**Что нужно сделать**
1. Чьи слова о троичной тайне цитируются в отрывке о филиоквизме?
2. Напишите продолжение отрывка о филиоквизме, начиная сразу после его последнего предложения.

**Фрагмент текста**

Наконец, я подошла к основному вопросу, уже обозначенному в начале, но теперь сформулирую его более конкретно. Итак, не служит ли ввод Софии в Троичное богословие целям той же спекуляции, лежащей в основе филиоквизма? Не вытекает ли сам филиоквизм из патологического упрямства в нежелании принять разумом свободу, согласиться с тем, как это верно выразил В.Н. Лосский, что «троичная тайна предвосхитила в нас философский метод мышления и, преобразовывая наши способности разумения, истина сделала нас свободными от человеческой нашей ограниченности»? [359]
359
Лосский В.Н. Исхождение Святого Духа в православном учении о Троице / По образу и подобию. М., 1995. С. 80.

**Представленные данные**
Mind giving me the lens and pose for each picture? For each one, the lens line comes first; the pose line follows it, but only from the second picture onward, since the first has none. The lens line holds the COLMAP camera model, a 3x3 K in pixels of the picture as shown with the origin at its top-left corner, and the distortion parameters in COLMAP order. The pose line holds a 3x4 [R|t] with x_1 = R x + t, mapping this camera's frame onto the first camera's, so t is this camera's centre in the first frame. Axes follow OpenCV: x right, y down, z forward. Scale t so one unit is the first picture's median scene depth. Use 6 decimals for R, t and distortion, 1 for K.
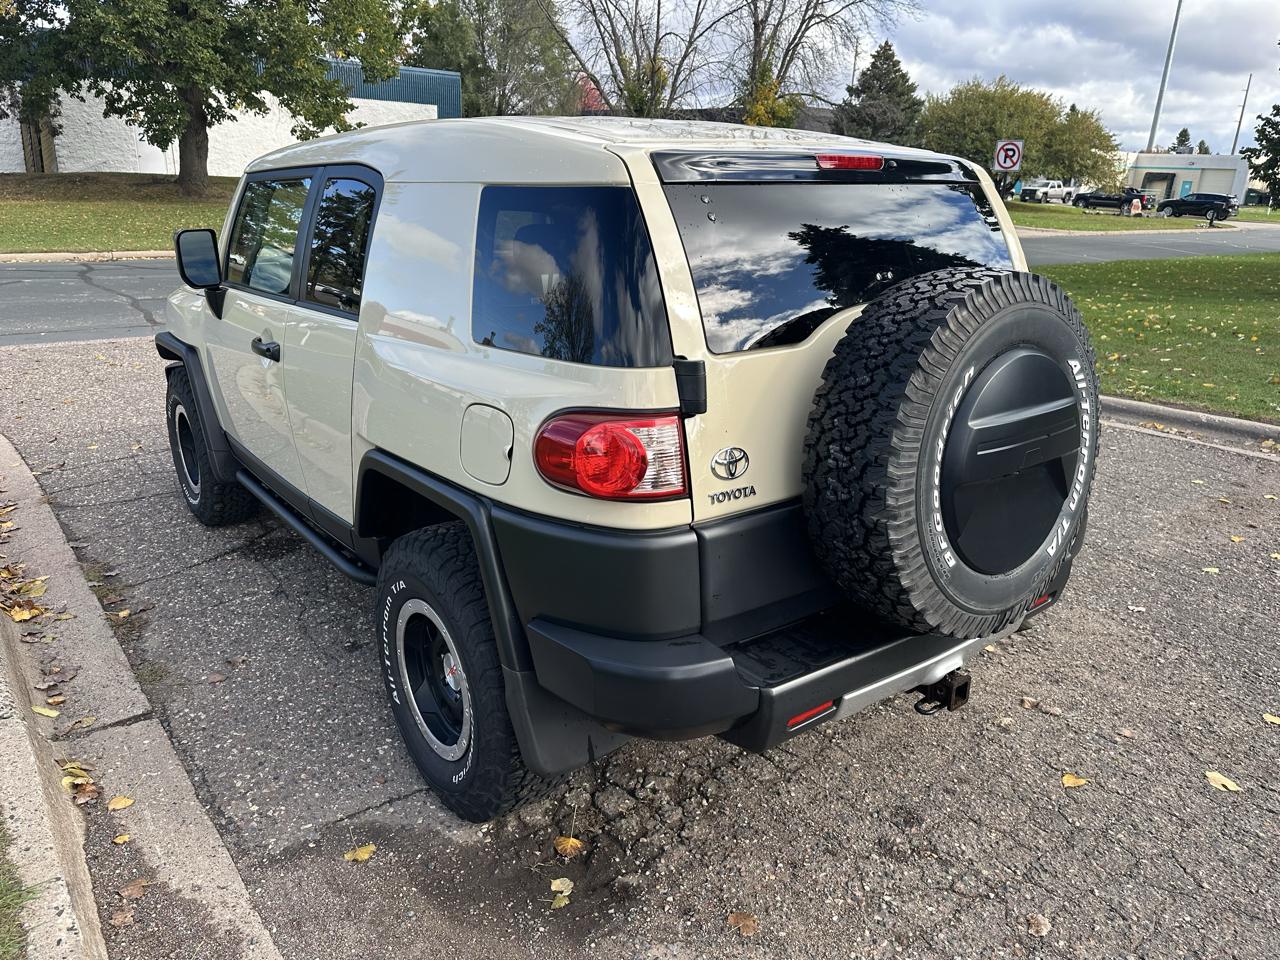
lens RADIAL K [[898.0, 0, 625.1], [0, 898.0, 474.9], [0, 0, 1]] dist [0.063941, -0.073110]
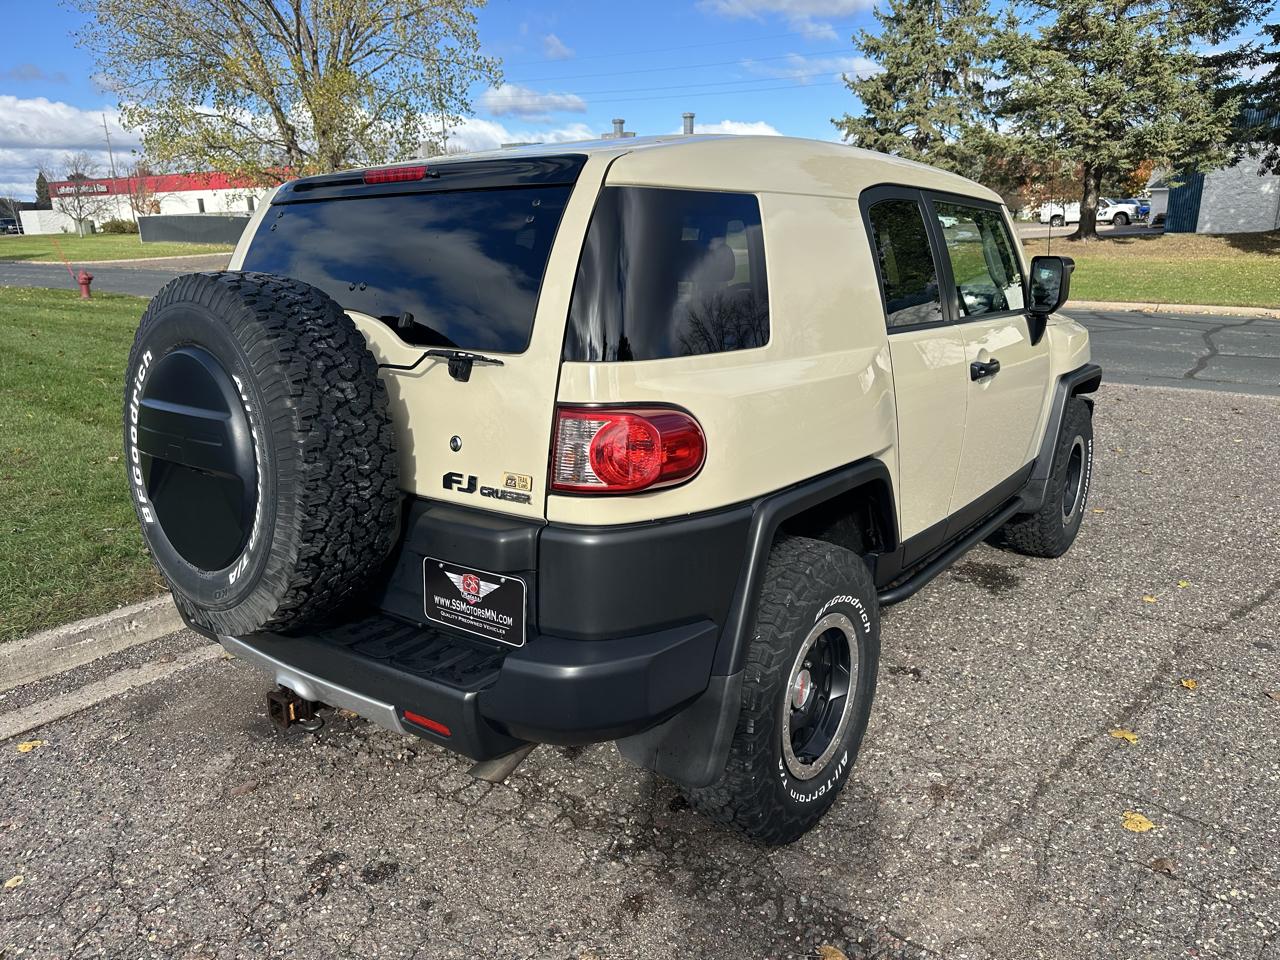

**Ваши ответы**
1. Слова В.Н. Лосского.

2.
В православном богословии такой свободой для разума явился догмат исхождения Духа Святого от одного Отца, и всякие дополнения, обосновывающие и разъясняющие апофатическую тайну Св. Троицы, способны дать всего лишь религиозную философию, то есть спекулятивное постижение догмата (предположение о том, что есть какой-то высший уровень философского созерцания, на котором происходит снятие противополагания Трех Лиц – разумное усвоение их порядка). В католическом богословии мы находим подход к тайне Трех Лиц, которая по преимуществу здесь является тайной сущности, но логика троичных отношений вполне постижима, и не просто постижима, но и способна быть обоснованной. Ключ к этому обоснованию лиц через противопоставление отношений оставил великий Фома. Подобный ключ, похоже, предъявляет и о. Сергий своей софиологией.
«Это двуединство, это внутрибожественное И или DIA, о котором спорят восточные и западные богословы, и есть Божественная София, как самооткровение единого Отца» [360] , – пишет о. Сергий.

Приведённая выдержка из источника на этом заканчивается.